# [WebOS][Doctor] HP Touchpad 3.0.4 77



## scrizz (Jun 21, 2011)

I went ahead and uploaded the doctor file for those that the OTA did not work.

this is the full file not the bs web start app hp has on their site. lol

http://www.multiupload.com/762XCTTMUX
*

Plug in your Touchpad to the PC before starting.*


> The webOS Doctor tool will guide you through the installation process.
> The tool may autorun after you download it. If not, *double-click* the file in the location where you downloaded it.
> *Warning Do not disconnect your device from your computer during the recovery process. Disconnecting the device cancels the recovery process and may damage your personal information.*
> 
> ...


*note: this will reset your touchpad.
note: you will need to reinstall moboot / CM7/ CWM
once you do that though, your CM7 install will be just as you left it.*



CHECKSUMS for my file:


```
ADLER32: 15c2b488<br />
CRC32: ffd58914<br />
MD2: 5f8ea5cccab823ada7f1ff3577ce60e8<br />
MD4: 31b2e85462b3d44e11db01168010707c<br />
MD5: 94c0b30798f062bcfe03db016e0aabd7<br />
SHA1: 0696959061e1f9dc6a20040f866fd4f8ac80594e<br />
SHA256: 500676bc4042b46d44a5eeb55ad01f92534772291c7aae2e4ea4f2c797ccecb5<br />
SHA384: f534b6bd754981a9960c4610a65a43e11b41509bd05dd7da06efba7a69ad93d33be4a95f5fe4549d7628b0ccdd6ce8b4<br />
SHA512: 84126373b66995294f2167862a8501b1d23fc2e647afc8508cff6c446e9539c7aada41c6a32b4b2aaaaffbe276f8af88f7ed3250158ac46b3f0dda349df4ae9c<br />
RIPEMD128: 8ce6f8995cbee687b20f55ba0d904a8b<br />
RIPEMD160: fddab786ac2cca2485a35a87420c094ef009d120<br />
TIGER128: 296c5f3c2c3cf147ce2830275fdf3a98<br />
TIGER160: 296c5f3c2c3cf147ce2830275fdf3a98b9bdea0e<br />
TIGER192: 296c5f3c2c3cf147ce2830275fdf3a98b9bdea0e6559f28b<br />
GOST: 2fe764762b8c6136387280879fca887c42d11c7b5ecd340106c63a02bf07a53b
```


----------



## Redflea (Jun 7, 2011)

Installing the OTA version directly on the TP only borks moboot (boot menu). Can anyone confirm whether running the full 3.0.4 webOS doctor from the PC is the same, just need to reinstall moboot?
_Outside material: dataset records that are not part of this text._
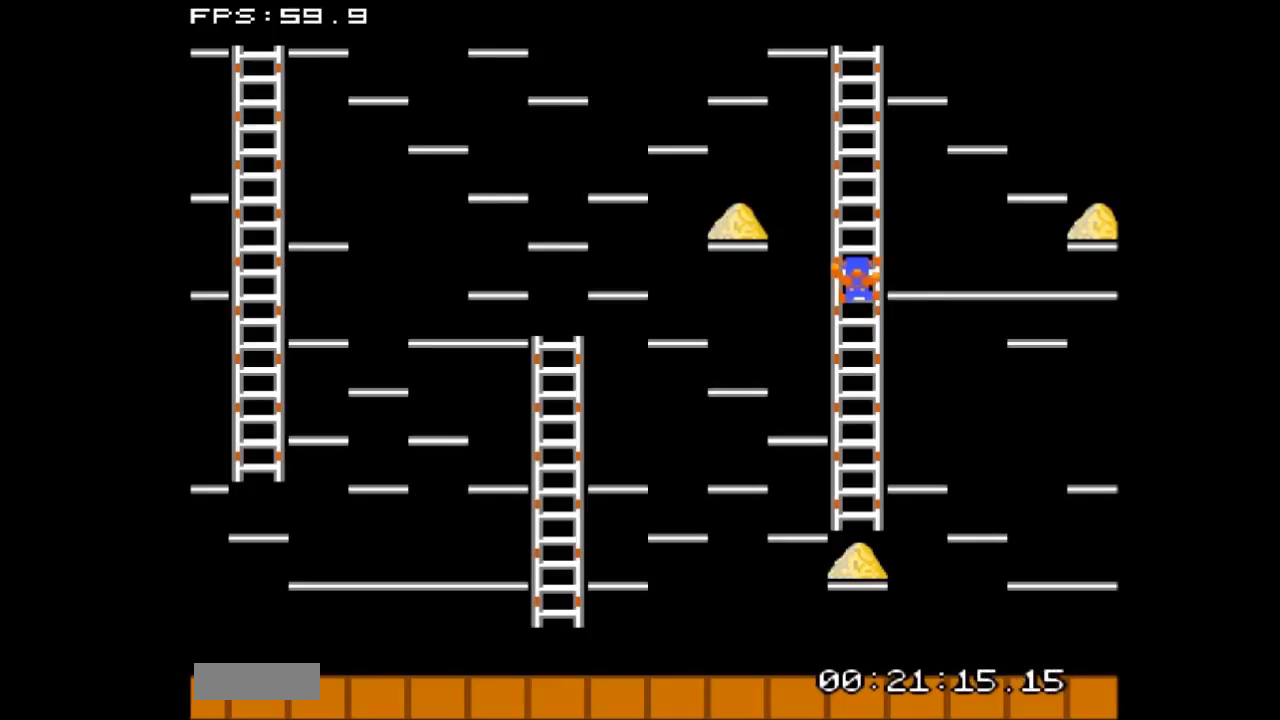
{"buttons": ["DPAD_UP"], "events": []}
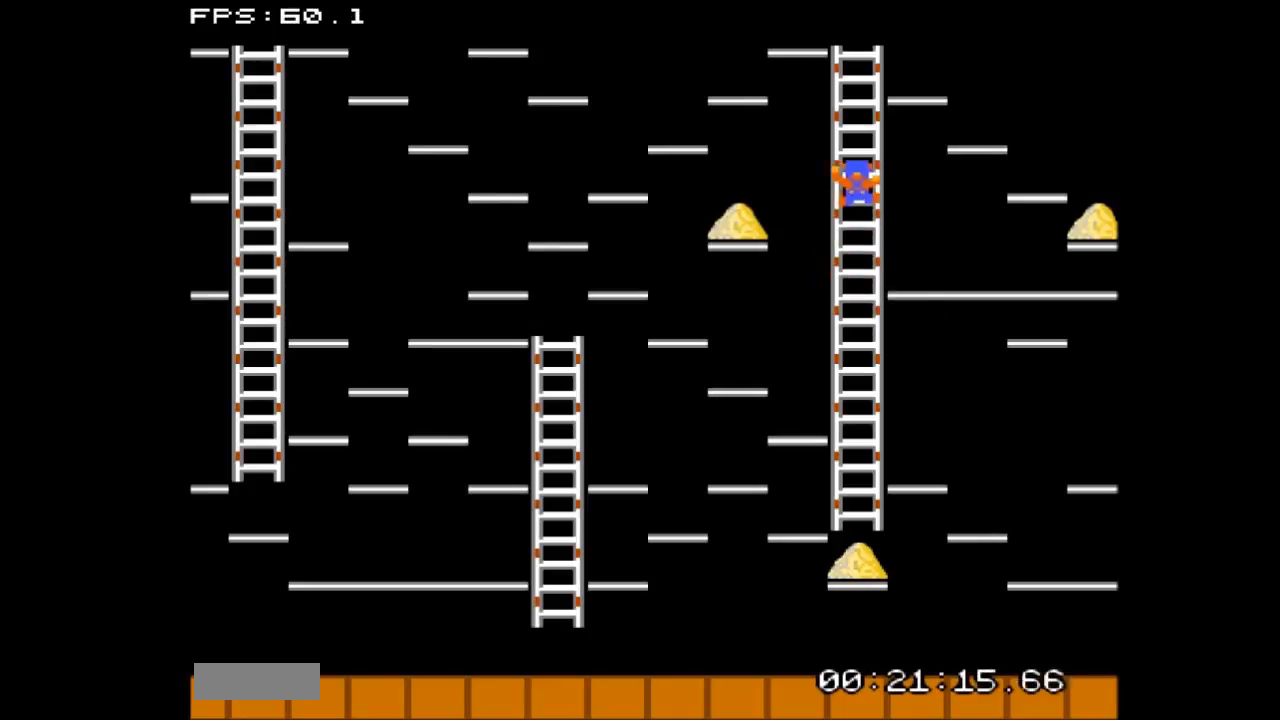
{"buttons": ["DPAD_UP"], "events": []}
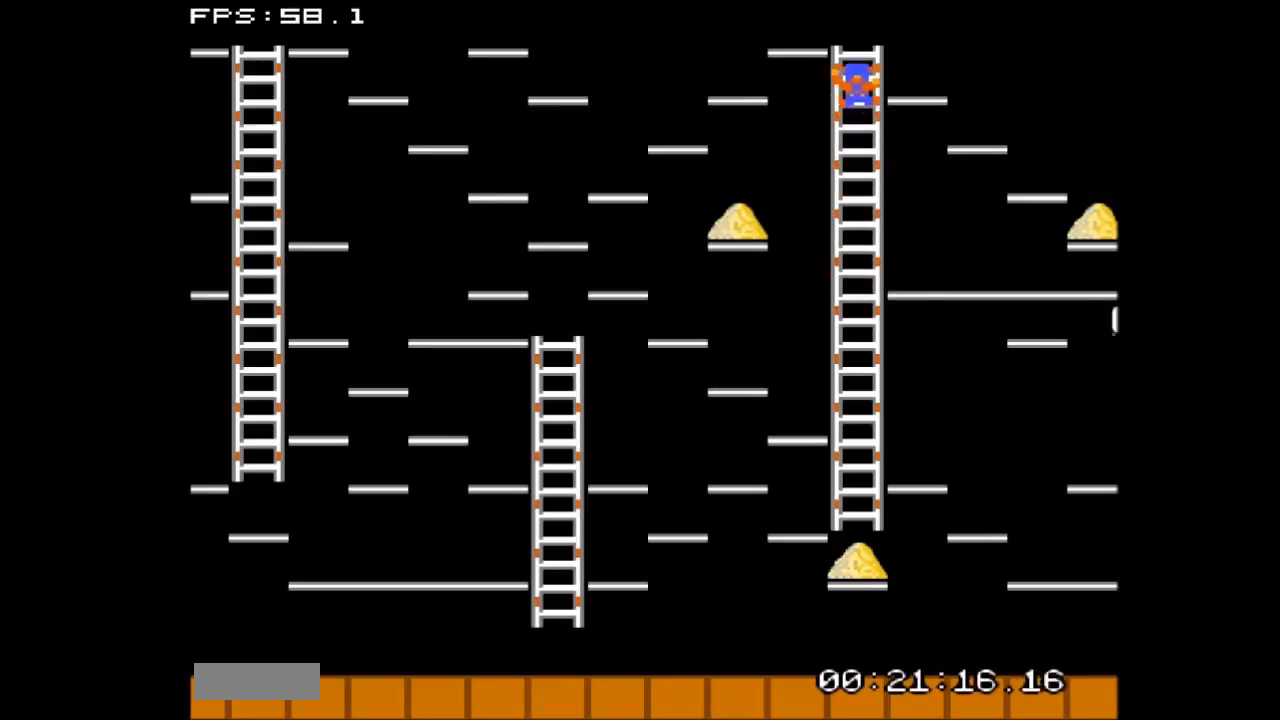
{"buttons": ["DPAD_LEFT"], "events": [[167, "DPAD_UP", "up"], [200, "DPAD_LEFT", "down"]]}
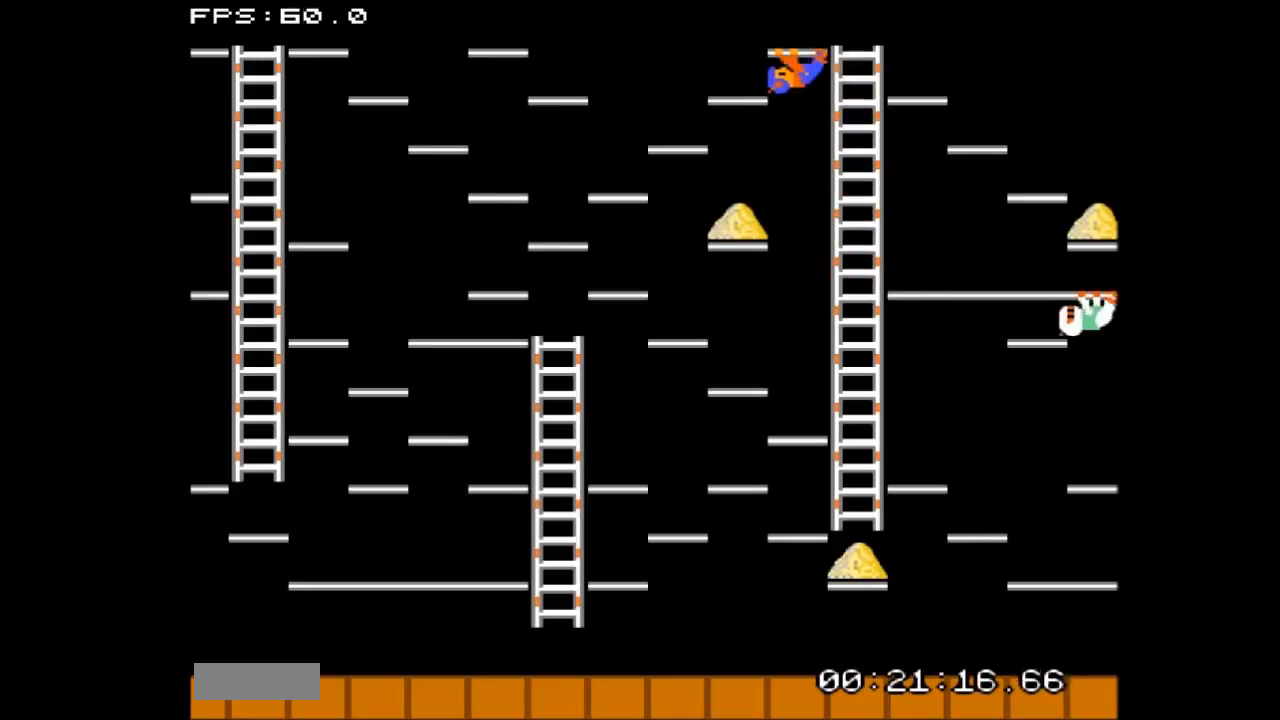
{"buttons": [], "events": [[200, "DPAD_LEFT", "up"], [300, "DPAD_DOWN", "down"], [467, "DPAD_DOWN", "up"]]}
Asking as Dalingrin had evidently tweeted something along the lines that "future versions" of webOS doctor would remove CM7, but no idea if "future versions" might mean now.


----------



## scrizz (Jun 21, 2011)

I'll let you know as soon as I go to install moboot.


----------



## Redflea (Jun 7, 2011)

scrizz said:


> I'll let you know as soon as I go to install moboot.


Thanks!


----------



## scrizz (Jun 21, 2011)

Redflea said:


> Installing the OTA version directly on the TP only borks moboot (boot menu). Can anyone confirm whether running the full 3.0.4 webOS doctor from the PC is the same, just need to reinstall moboot?
> 
> Asking as Dalingrin had evidently tweeted something along the lines that "future versions" of webOS doctor would remove CM7, but no idea if "future versions" might mean now.


it appears as though future versions means now.
so if people want to see CM7 don't update to 3.0.4 doctor.
LMFAO



ok UPDATE: reinstalling moboot didn't do anything.
so I was thinking maybe it doesn't show the menu b/c there is only one thing to boot from
so i went ahead and reinstalled moboot and CWM
and it did go to the moboot screen, BUT CM7 is not there.
CWM works fine
I will reinstall CM7


----------



## bobloblaw1 (Jul 2, 2011)

Has anyone used the Dr and then tried to reinstall cm7?Provied CM7 can be reinstalled after updating, couldn't we just make a nandroid back up and transfer it to the PC before running the doctor. Then, reinstall cm7 and restore the nandroid?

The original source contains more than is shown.